Action item: Restating the records exactly is the whole task.

Data in this exercise:
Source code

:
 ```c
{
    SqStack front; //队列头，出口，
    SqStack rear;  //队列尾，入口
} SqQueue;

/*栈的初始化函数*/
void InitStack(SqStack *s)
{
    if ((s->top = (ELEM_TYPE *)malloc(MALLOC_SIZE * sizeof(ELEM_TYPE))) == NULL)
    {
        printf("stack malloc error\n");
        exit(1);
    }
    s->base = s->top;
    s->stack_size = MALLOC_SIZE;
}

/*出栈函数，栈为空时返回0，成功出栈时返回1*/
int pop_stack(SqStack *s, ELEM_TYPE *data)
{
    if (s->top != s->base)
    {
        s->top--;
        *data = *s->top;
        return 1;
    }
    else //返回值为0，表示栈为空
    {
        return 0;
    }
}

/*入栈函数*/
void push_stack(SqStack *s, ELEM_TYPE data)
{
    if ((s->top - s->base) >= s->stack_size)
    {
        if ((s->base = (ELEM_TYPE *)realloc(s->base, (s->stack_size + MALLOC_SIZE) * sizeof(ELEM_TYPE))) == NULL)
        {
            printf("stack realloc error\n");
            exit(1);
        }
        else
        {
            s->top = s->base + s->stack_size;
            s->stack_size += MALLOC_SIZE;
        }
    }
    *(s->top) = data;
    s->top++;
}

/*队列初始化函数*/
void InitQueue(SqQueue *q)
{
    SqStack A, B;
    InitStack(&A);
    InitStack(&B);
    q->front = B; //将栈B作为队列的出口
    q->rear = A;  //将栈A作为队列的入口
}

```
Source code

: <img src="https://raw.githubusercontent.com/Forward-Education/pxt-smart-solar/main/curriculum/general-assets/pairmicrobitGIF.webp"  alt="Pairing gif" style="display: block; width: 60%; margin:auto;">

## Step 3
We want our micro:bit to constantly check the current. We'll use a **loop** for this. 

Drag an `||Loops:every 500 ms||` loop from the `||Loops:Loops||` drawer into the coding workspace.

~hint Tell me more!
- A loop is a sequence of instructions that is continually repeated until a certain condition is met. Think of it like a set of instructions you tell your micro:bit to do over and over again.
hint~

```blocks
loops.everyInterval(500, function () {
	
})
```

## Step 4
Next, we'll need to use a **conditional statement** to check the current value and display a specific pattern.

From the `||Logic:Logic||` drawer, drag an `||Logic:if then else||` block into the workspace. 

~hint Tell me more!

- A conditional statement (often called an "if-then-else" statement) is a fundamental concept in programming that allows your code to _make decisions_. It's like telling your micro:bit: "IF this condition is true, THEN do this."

Answer to this exercise:
Source code

:
 ```c
{
    SqStack front; //队列头，出口，
    SqStack rear;  //队列尾，入口
} SqQueue;

/*栈的初始化函数*/
void InitStack(SqStack *s)
{
    if ((s->top = (ELEM_TYPE *)malloc(MALLOC_SIZE * sizeof(ELEM_TYPE))) == NULL)
    {
        printf("stack malloc error\n");
        exit(1);
    }
    s->base = s->top;
    s->stack_size = MALLOC_SIZE;
}

/*出栈函数，栈为空时返回0，成功出栈时返回1*/
int pop_stack(SqStack *s, ELEM_TYPE *data)
{
    if (s->top != s->base)
    {
        s->top--;
        *data = *s->top;
        return 1;
    }
    else //返回值为0，表示栈为空
    {
        return 0;
    }
}

/*入栈函数*/
void push_stack(SqStack *s, ELEM_TYPE data)
{
    if ((s->top - s->base) >= s->stack_size)
    {
        if ((s->base = (ELEM_TYPE *)realloc(s->base, (s->stack_size + MALLOC_SIZE) * sizeof(ELEM_TYPE))) == NULL)
        {
            printf("stack realloc error\n");
            exit(1);
        }
        else
        {
            s->top = s->base + s->stack_size;
            s->stack_size += MALLOC_SIZE;
        }
    }
    *(s->top) = data;
    s->top++;
}

/*队列初始化函数*/
void InitQueue(SqQueue *q)
{
    SqStack A, B;
    InitStack(&A);
    InitStack(&B);
    q->front = B; //将栈B作为队列的出口
    q->rear = A;  //将栈A作为队列的入口
}

```
Source code

: <img src="https://raw.githubusercontent.com/Forward-Education/pxt-smart-solar/main/curriculum/general-assets/pairmicrobitGIF.webp"  alt="Pairing gif" style="display: block; width: 60%; margin:auto;">

## Step 3
We want our micro:bit to constantly check the current. We'll use a **loop** for this. 

Drag an `||Loops:every 500 ms||` loop from the `||Loops:Loops||` drawer into the coding workspace.

~hint Tell me more!
- A loop is a sequence of instructions that is continually repeated until a certain condition is met. Think of it like a set of instructions you tell your micro:bit to do over and over again.
hint~

```blocks
loops.everyInterval(500, function () {
	
})
```

## Step 4
Next, we'll need to use a **conditional statement** to check the current value and display a specific pattern.

From the `||Logic:Logic||` drawer, drag an `||Logic:if then else||` block into the workspace. 

~hint Tell me more!

- A conditional statement (often called an "if-then-else" statement) is a fundamental concept in programming that allows your code to _make decisions_. It's like telling your micro:bit: "IF this condition is true, THEN do this."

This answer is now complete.